▶ **TASK DESCRIPTION**: Reproduce without alteration the lines starting with the one that contains "2026 - Dati estratti da" and ending with the one that contains "Oplossingen", both of these included.

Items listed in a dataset
_____

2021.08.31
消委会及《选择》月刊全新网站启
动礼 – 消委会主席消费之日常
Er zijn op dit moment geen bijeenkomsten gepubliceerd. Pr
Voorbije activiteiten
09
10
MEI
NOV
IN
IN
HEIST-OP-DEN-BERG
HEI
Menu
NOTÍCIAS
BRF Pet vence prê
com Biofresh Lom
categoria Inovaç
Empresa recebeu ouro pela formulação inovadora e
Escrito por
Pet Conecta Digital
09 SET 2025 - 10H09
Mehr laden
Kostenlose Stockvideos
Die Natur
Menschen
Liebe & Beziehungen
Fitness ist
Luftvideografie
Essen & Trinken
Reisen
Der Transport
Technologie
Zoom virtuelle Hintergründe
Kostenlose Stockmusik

_____

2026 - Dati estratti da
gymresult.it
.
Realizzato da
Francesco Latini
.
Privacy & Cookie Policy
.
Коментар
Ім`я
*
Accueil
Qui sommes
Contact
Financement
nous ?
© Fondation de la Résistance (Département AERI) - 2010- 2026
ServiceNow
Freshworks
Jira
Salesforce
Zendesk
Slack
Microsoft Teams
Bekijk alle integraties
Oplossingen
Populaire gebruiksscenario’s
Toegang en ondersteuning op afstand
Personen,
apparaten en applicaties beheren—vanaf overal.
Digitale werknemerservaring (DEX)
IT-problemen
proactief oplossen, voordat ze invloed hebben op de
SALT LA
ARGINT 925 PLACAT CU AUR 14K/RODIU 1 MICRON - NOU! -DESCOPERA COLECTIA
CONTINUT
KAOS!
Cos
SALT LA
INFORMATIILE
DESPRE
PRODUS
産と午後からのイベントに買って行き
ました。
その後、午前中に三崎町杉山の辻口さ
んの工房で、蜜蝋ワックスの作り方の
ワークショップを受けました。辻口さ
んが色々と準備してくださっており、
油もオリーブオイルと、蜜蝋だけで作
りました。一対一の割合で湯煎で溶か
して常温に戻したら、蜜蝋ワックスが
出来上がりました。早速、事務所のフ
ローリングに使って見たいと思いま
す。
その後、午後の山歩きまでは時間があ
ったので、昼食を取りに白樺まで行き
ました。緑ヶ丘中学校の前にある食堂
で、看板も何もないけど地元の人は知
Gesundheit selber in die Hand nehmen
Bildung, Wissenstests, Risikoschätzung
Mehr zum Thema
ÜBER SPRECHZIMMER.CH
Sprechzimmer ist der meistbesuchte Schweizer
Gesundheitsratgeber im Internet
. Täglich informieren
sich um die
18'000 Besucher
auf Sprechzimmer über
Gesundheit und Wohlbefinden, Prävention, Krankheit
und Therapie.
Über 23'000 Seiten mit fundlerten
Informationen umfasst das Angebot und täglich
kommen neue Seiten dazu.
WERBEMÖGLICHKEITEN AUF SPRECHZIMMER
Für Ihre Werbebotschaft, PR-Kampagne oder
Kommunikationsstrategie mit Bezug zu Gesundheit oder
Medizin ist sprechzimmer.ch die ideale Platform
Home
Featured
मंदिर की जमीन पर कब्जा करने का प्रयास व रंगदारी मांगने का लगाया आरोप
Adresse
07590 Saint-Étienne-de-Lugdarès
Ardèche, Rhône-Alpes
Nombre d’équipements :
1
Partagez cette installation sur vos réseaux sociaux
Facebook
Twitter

_____

▶ **RESPONSE AREA**:
2026 - Dati estratti da
gymresult.it
.
Realizzato da
Francesco Latini
.
Privacy & Cookie Policy
.
Коментар
Ім`я
*
Accueil
Qui sommes
Contact
Financement
nous ?
© Fondation de la Résistance (Département AERI) - 2010- 2026
ServiceNow
Freshworks
Jira
Salesforce
Zendesk
Slack
Microsoft Teams
Bekijk alle integraties
Oplossingen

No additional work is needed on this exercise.